ACCM Bonus: A Peek at Private Equity Options

Is private equity right for you? That was the subject of a session at last month’s ACCM in Orlando spearheaded by a trio of experts — Carson Biederman, managing partner of Mustang Group; Don Steiner, managing partner of Webster Capital and founder of Cornerstone Brands; and Helen Yang, a principal with American Capital.

For starters, Biederman said you have to consider personal goals– liquidity, control, freedom/time commitment, and willingness to take on a business partner. Then there’s the company goals–funding growth/acquisitions, market and competitive position, attracting senior managers, expanding into new categories/channels, and rewarding employees.

Looking at liquidity options, Biederman noted that a strategic buyer typically buys 100% of equity for cash. The buyer may use savings from consolidation to help fund purchase, and it may pay highest price. The risk for employees? Relocation and new management. “You need to evaluate cultural fit vs. take the money and run,” he said.

Debt recapitalization involves no give-up of equity. Lenders are less willing to allow cash out and there’s higher financial risk associated with the leverage and more stringent covenants placed on company by the lender.

An initial public offering requires scale of revenue and earnings. Companies with less than $500 million in revenue should exercise extreme caution: it’s a poor route to liquidity. Cash raised will typically remain in the company for growth. Then there’s the pressure on quarterly earnings expectations, and the significant costs of public reporting (Sarbanes-Oxley).

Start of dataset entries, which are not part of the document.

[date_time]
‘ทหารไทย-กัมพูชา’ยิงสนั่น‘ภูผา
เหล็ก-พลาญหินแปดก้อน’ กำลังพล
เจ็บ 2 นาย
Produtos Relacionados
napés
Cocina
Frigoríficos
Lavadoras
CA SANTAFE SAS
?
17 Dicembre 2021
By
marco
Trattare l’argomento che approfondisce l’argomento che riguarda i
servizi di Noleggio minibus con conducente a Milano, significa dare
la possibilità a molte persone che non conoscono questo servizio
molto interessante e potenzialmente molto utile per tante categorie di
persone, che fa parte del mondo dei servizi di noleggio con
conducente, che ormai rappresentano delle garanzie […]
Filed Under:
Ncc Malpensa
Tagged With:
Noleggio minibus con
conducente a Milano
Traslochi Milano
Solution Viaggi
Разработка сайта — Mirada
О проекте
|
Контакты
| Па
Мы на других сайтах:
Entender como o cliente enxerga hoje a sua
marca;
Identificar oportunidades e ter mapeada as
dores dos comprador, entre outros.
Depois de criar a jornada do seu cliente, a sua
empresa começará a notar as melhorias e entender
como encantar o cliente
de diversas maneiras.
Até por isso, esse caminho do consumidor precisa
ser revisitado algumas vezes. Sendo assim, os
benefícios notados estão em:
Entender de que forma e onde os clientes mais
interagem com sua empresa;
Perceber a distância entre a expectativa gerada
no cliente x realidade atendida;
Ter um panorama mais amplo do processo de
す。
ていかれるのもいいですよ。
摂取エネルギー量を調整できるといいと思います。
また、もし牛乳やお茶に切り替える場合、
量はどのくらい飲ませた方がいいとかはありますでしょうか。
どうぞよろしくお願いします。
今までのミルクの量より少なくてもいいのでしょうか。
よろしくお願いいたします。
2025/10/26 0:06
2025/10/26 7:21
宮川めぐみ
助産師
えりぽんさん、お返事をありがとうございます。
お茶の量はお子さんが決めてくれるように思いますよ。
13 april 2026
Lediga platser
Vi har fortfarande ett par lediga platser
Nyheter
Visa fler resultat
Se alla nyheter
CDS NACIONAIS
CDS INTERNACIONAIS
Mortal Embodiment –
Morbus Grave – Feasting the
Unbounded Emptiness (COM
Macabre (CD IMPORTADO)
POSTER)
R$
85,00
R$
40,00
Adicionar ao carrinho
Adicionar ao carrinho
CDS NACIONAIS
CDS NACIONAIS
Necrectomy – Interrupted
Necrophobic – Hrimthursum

Venture capital funds high-growth businesses. There’s typically no cash out to owners – the company issues shares. And it’s usually a minority investment—the owner keeps control. On the down side, it’s hard to find VC firms who will invest in consumer direct.

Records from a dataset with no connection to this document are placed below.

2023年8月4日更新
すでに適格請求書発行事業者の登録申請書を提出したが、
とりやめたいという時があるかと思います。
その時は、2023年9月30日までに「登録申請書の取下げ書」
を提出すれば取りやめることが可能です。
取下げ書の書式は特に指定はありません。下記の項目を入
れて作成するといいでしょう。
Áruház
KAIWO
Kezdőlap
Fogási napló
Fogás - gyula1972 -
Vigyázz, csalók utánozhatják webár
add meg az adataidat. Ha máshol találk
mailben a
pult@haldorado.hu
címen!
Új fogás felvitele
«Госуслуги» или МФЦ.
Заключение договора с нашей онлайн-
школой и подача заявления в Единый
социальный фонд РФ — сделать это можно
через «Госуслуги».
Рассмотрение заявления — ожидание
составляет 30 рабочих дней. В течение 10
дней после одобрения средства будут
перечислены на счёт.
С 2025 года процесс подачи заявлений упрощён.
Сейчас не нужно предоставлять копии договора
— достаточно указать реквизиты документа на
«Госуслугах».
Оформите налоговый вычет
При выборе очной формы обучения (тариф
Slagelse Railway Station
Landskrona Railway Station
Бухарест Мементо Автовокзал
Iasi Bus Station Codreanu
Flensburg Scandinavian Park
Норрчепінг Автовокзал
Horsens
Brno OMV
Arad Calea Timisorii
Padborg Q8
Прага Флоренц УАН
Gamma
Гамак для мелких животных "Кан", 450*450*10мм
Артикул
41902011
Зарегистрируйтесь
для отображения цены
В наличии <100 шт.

There are billions of private equity dollars looking for an intelligent home. How do you evaluate a potential private equity partner? In addition to chemistry category expertise, and common goals/strategy, Yang advises seeking a value-added partner. For instance, have they invested in companies in your space before? Yang said the timeframe in a private equity deal is six to nine months from preparation to close.

The M&A market has seen softness, as companies have been down in valuations. Private-equity firms are active, but cautious, Steiner said.

Still, “private equity is the most likely path to liquidity for direct marketing companies,” he noted. If things don’t work out, Steiner said: “Sell the company or change management.”